Interview de Christian Papazoglakis, à propos de “24 Heures du Mans, 100 ans d'innovations”

Christian Papazoglakis
Christian Papazoglakis | © Johan Bolckmaus

Après avoir collaboré sur la série Michel Vaillant pour les éditions Graton, Christian Papazoglakis dessine, depuis 2010, les grands moments de la course automobile pour la collection Plein Gaz de chez Glénat. Son dernier ouvrage 24 Heures du Mans, 100 ans d'innovations, est sorti juste avant le centenaire des 24 Heures du Mans.

Christian Papazoglakis, vous avez travaillé sur la série Michel Vaillant, et désormais vous traitez la course automobile sous de multiples angles, comme dans la série Chapman, ou dans le one shot Sebring 70 – la 12e heure, tous les deux parus chez Glénat, ou sur la série des 24 Heures du Mans. Vous êtes devenu un dessinateur incontournable pour les amateurs de sport automobile. D’où vous vient cette passion pour le dessin des voitures de course ?

---------------

### Consigne
Pouvez-vous recopier mot pour mot l'interview de Christian Papazoglakis en entier, du titre jusqu'à la dernière question ?

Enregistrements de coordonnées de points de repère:
---------------

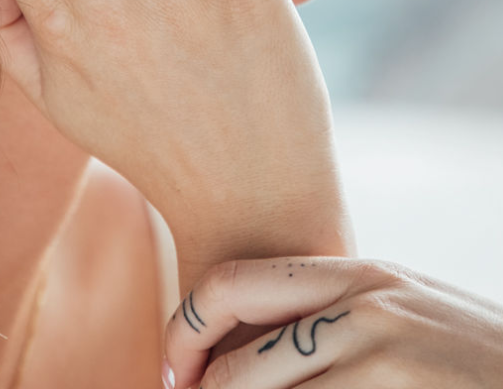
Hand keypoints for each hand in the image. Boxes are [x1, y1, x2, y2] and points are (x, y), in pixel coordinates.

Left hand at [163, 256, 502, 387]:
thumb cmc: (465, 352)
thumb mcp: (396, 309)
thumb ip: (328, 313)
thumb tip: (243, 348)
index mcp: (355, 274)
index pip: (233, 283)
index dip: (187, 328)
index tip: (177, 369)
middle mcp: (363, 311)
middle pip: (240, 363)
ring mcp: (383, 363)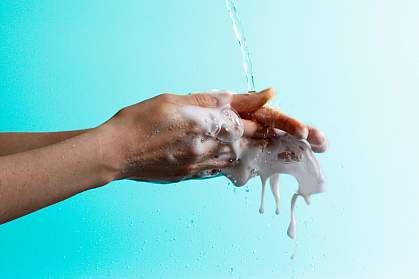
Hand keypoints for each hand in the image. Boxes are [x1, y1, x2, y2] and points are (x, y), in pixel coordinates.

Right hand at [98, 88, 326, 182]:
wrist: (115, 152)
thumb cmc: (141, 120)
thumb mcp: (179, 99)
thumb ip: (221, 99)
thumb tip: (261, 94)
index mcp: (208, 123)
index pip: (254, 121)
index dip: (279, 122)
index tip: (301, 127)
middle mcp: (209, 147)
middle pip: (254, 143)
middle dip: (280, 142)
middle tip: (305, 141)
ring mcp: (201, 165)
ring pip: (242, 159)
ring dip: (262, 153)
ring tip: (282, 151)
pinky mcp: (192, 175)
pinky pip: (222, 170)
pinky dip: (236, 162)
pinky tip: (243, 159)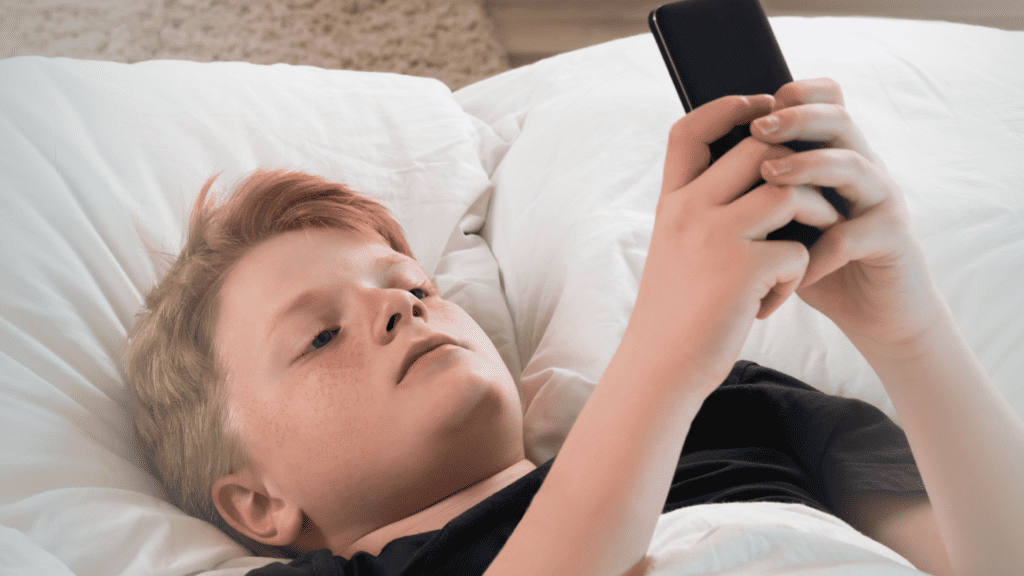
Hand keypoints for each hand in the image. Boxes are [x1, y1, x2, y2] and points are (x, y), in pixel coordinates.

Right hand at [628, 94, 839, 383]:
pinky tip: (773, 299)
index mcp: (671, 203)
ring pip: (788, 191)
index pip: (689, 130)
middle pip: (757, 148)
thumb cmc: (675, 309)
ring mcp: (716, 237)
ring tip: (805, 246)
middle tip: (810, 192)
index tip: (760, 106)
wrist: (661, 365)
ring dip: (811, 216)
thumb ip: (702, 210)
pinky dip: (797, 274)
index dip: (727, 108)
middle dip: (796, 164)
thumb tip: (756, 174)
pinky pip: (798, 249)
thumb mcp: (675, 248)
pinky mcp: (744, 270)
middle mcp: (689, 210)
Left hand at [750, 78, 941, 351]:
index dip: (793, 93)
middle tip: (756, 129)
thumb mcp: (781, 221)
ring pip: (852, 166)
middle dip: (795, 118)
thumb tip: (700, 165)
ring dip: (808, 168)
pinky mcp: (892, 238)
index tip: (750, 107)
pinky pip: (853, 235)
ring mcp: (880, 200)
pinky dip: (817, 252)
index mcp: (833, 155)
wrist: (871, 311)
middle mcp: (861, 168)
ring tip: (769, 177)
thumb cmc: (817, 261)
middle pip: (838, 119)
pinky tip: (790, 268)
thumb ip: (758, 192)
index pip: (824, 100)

---------------

### Réponse rédigée
Interview de Christian Papazoglakis, à propos de “24 Heures du Mans, 100 ans d'innovations”

Christian Papazoglakis
Christian Papazoglakis | © Johan Bolckmaus

Après avoir collaboré sur la série Michel Vaillant pour les éditions Graton, Christian Papazoglakis dessine, depuis 2010, les grands moments de la course automobile pour la collection Plein Gaz de chez Glénat. Son dernier ouvrage 24 Heures du Mans, 100 ans d'innovations, est sorti juste avant le centenaire des 24 Heures du Mans.

Christian Papazoglakis, vous avez travaillé sur la série Michel Vaillant, et désormais vous traitez la course automobile sous de multiples angles, comme dans la série Chapman, ou dans le one shot Sebring 70 – la 12e heure, tous les deux parus chez Glénat, ou sur la série des 24 Heures du Mans. Vous êtes devenu un dessinateur incontournable pour les amateurs de sport automobile. D’où vous vient cette passion pour le dessin des voitures de course ?